The DXY Index held below 98 throughout last week ahead of this week’s FOMC meeting. Apart from markets fully pricing in a 25-bps rate cut to 4.00-4.25% on September 17, the expectation for further rate cuts is also weighing down on the USD. Even if Fed Chair Jerome Powell keeps his cautious stance on tariff-led inflation, the greenback could depreciate. The extremely low US nonfarm payrolls on September 5 have not only undermined the US exceptionalism narrative, but also increased recession worries. US equities have held up largely because markets expect deeper rate cuts to cushion growth risks. Hence, we won’t be too hasty in betting on the USD’s haven status.
The Fed’s independence will be a significant factor in this FOMC meeting that could hurt the USD. US President Donald Trump is seeking greater influence over the seven-member Fed Board of Governors. Lisa Cook’s voting rights remain suspended under a federal appeals court ruling in favour of her reinstatement. At the same time, Stephen Miran would gain a vote if the Senate confirms his nomination to the Board. Fed Governor Michelle Bowen and Christopher Waller, who dissented at the last meeting’s hold decision in favour of a 25-bps cut, could push for a larger 50-bps cut.
USD/CAD could retreat from the ceiling of its month-long range of 1.3720-1.3930. On September 17, we expect the Bank of Canada to lower its target for the overnight rate by 25 bps to 2.50% after keeping it unchanged for three meetings. Real GDP contracted by 1.6% QoQ sa in 2Q25 while 1Q25 growth was revised down to 2% from 2.2%. CPI inflation declined to 1.7% YoY in September from 1.9% in August, in the lower half of the official 1-3% target. The labour market shed 65.5k jobs in August, worse than the 40.8k loss in July, while unemployment rose to a four-year high of 7.1% in August. Hence, the BOC keeps the door open for another easing. However, it may not hurt the CAD if the BOC stresses that its easing cycle would halt at the floor of its nominal neutral rate range of 2.25-3.25%.
Keep a close eye on GBP/USD, which may break above its month-long range, mostly between 1.36 and 1.38. On September 18, the market widely expects the Bank of England to keep the bank rate unchanged at 4% and affirm the market’s expectations to delay cuts to next year. At the August 25 meeting, the decision to lower rates to address growth concerns was highly divisive – four voted for a 25-bps cut, one for a larger 50-bps reduction, while four opposed, favouring a 25-bps hike due to sticky inflation. Specifically, the BOE explicitly noted that “the restrictiveness of monetary policy has fallen as the bank rate has been reduced,” stressing that the timing and pace of further reductions will depend heavily on how underlying inflation and disinflation pressures evolve.

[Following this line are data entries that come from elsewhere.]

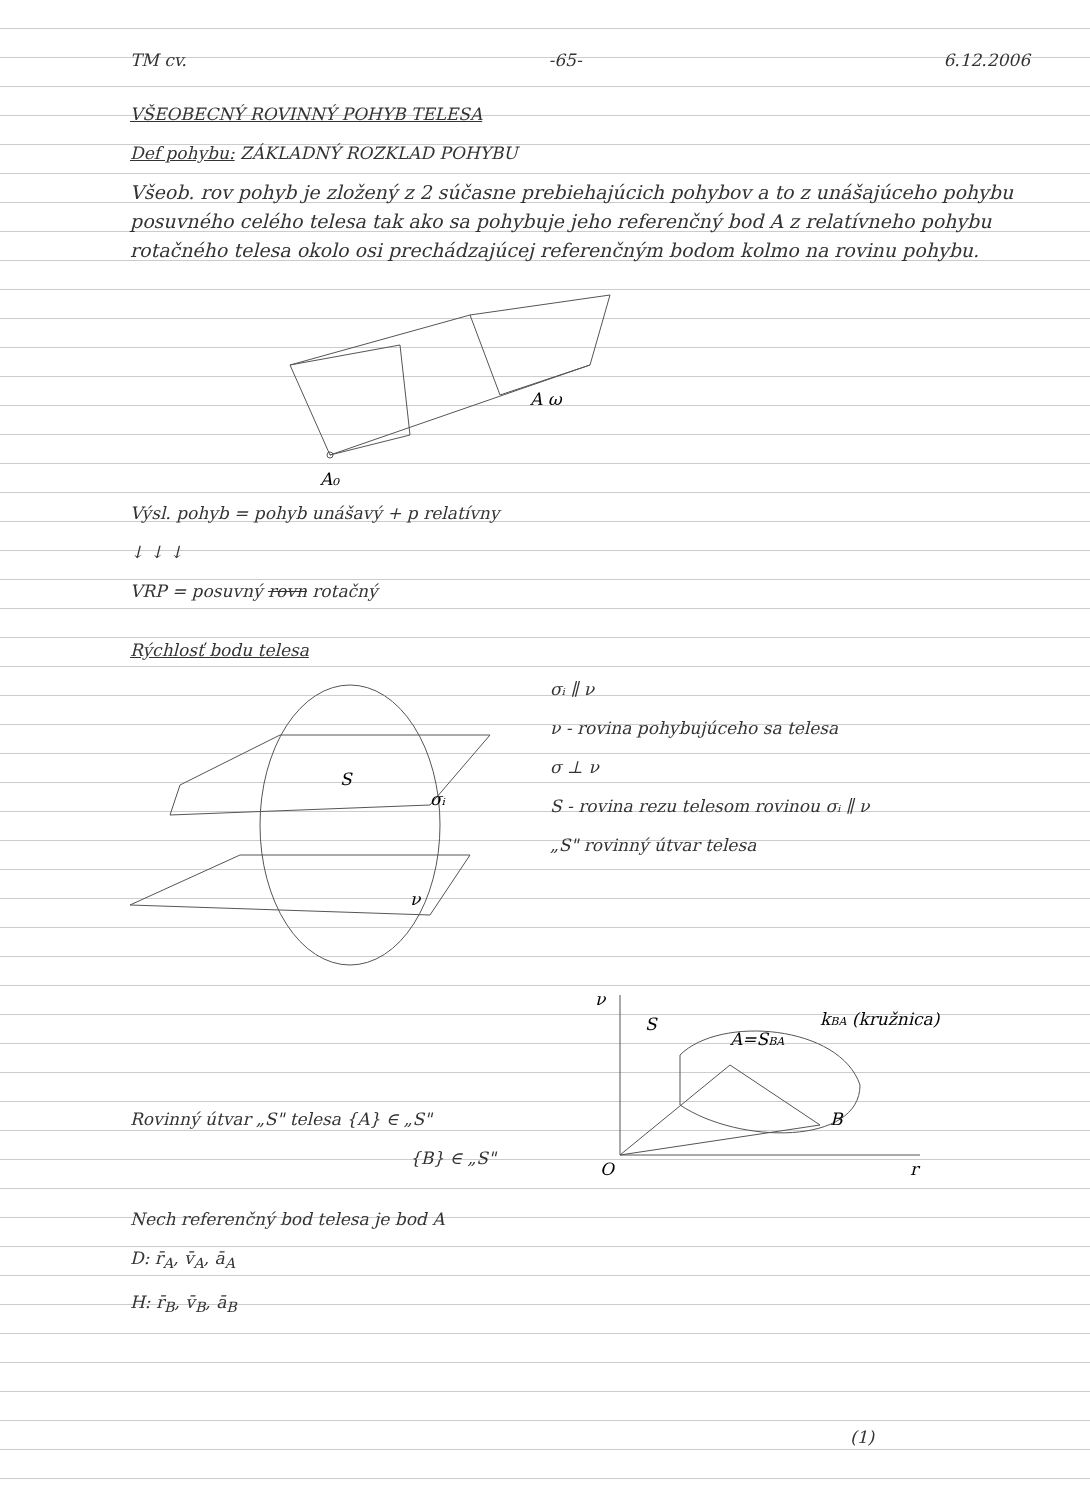TM cv. -65- 6.12.2006
VŠEOBECNÝ ROVINNÝ POHYB TELESA
Def pohybu: ZÁKLADNÝ ROZKLAD POHYBU
Všeob. rov pohyb je zložený z 2 súčasne prebiehajúcich pohybov a to z unášajúceho pohybu posuvného celého telesa tak ako sa pohybuje jeho referenčný bod A z relatívneho pohybu rotačného telesa okolo osi prechádzajúcej referenčným bodom kolmo na rovinu pohybu.
A ω
A₀
Výsl. pohyb = pohyb unášavý + p relatívny
↓ ↓ ↓
VRP = posuvný rovn rotačný
Rýchlosť bodu telesa
S
σᵢ
ν
σᵢ ∥ ν
ν - rovina pohybujúceho sa telesa
σ ⊥ ν
S - rovina rezu telesom rovinou σᵢ ∥ ν
„S" rovinný útvar telesa
Rovinný útvar „S" telesa {A} ∈ „S"
{B} ∈ „S"
ν
S
A=SBA
B
kBA (kružnica)
O
r
Nech referenčný bod telesa je bod A
D: r̄<sub>A</sub>, v̄<sub>A</sub>, ā<sub>A</sub>
H: r̄<sub>B</sub>, v̄<sub>B</sub>, ā<sub>B</sub>
(1)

GBP’s downside pressures from UK budget concerns have eased. Fed cut expectations helped pull down long-term bond yields, including the 30-year Gilt yield. The delay of the Autumn Budget to November 26 and Prime Minister Keir Starmer’s cabinet reshuffle reflected the government’s intention to retake control of the narrative, with a focus on delivering long-term economic stability through tough budget decisions. Chancellor Rachel Reeve’s fiscal challenges should not be confused with Liz Truss’s mini-budget crisis in 2022- the debate today is about navigating fiscal credibility and growth priorities, while Truss lost credibility by announcing unfunded tax cuts without oversight by the Office for Budget Responsibility amid a global inflation problem.
USD/JPY has been consolidating in a 146-149 range since early August, driven by a weak US jobs market weighing on the greenback. The Bank of Japan is widely expected to keep its target rate unchanged at 0.50% on September 19. On the same day, consensus expects National CPI inflation to decline to 2.8% YoY in August, below 3% for the first time since November. However, the BOJ will likely keep the door open for more hikes; high nominal wage growth remains weak in real terms.
USD/JPY will also pay more attention to the Liberal Democratic Party (LDP) leadership election on October 4. Leading candidate Sanae Takaichi is considered harmful for the JPY because she supports increased fiscal spending and opposes further BOJ rate hikes to stimulate economic growth. While Takaichi is more popular with the public, Shinjiro Koizumi has significant backing from LDP supporters. Koizumi is more aligned with targeted fiscal measures rather than broad fiscal stimulus and is respectful of the BOJ’s independence, suggesting a potentially more stable-to-positive outlook for the JPY.
In summary, the USD’s relative appeal is at risk if the Fed affirms further rate cuts, while the BOC signals its easing cycle is nearly over, the BOE pushes rate cuts into 2026, and the BOJ keeps its hiking bias intact.
Quote of the Day
“It is easy to sit up and take notice. What is difficult is getting up and taking action.”
Honore de Balzac
September 15 in history
In 2008, Lehman Brothers filed for Chapter 11 bankruptcy, the largest bankruptcy filing in US history.